The state is already playing its part, according to Hebting: “In France, there are benefits paid to families with young children (PreParE); benefits from the CAF to a parent, regardless of gender, who takes parental leave; and compensatory benefits in cases of divorce, which can be paid to one of the spouses to limit the economic disparities resulting from the dissolution of the marriage.” According to Duez-Ruff, one avenue worth exploring is private legislation: Perhaps the issue of domestic work should be addressed before any union, for example in an employment contract, or in the articles of the Civil Code that are read out at a wedding.”

Who foots the bill?

There’s still the issue of how to calculate the amount payable for domestic work.
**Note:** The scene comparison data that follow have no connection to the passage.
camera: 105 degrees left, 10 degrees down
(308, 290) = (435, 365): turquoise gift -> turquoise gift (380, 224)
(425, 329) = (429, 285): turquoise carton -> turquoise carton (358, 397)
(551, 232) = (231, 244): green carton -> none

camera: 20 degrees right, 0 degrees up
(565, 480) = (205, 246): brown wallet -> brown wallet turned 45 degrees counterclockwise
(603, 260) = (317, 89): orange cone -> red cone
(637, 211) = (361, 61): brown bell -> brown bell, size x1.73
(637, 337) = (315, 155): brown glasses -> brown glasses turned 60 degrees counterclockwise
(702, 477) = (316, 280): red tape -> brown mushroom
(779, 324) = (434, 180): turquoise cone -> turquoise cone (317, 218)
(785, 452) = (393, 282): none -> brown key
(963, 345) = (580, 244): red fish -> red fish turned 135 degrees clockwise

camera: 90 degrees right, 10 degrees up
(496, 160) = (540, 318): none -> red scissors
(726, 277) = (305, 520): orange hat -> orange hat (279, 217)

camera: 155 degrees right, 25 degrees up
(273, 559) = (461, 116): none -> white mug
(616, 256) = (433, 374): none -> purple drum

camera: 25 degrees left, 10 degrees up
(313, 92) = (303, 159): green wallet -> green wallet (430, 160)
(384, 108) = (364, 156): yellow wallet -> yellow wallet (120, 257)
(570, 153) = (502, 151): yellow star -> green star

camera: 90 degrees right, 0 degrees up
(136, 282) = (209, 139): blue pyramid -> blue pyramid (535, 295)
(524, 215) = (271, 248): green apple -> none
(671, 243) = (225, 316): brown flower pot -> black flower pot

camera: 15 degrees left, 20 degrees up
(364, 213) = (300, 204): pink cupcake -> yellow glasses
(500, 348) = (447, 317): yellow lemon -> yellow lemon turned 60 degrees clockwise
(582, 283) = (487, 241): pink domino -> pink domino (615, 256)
For Ruez-Duff, this needs to be approached on a case-by-case basis. “The amount of compensation should be based on the professional loss of earnings of the person doing the domestic work. The spouse who gives up their career, or reduces their working hours, and therefore gives up their career growth, both financially and in terms of promotion, is at a major disadvantage compared to the partner who has the more typical career path. In concrete terms, a female corporate executive’s hourly rate would thus logically be higher than that of a working-class woman, even though the domestic work is the same, because the impact on their career, as well as their pension rights, is quite different.” Teke agrees, saying that the sum must be based on financial loss: “Try to calculate the impact in terms of career growth. If I had not gone part-time, if I had accepted this job offer or this promotion, what would I be getting paid?”

Even if it’s only to call out the exploitation of women in the home, Teke maintains that domestic work must be valued. “Domestic work has direct implications for the public sphere, including gender inequalities.” However, to open up a wide-reaching debate on the issue of women’s financial autonomy, it might be necessary to take on other measures beforehand. The first is to provide better pay for caregiving jobs, “which are some of the worst paying out there”, according to Teke, and often include domestic tasks such as looking after children and relatives, and cleaning. “Fiscal and social policies can also provide effective tools for change,” she says, “for example, by reforming tax laws for married couples.” In any case, the fact that domestic work is linked with the private sphere should not prevent it from becoming a matter of public debate. It’s a necessary step towards truly reducing economic inequalities within a couple.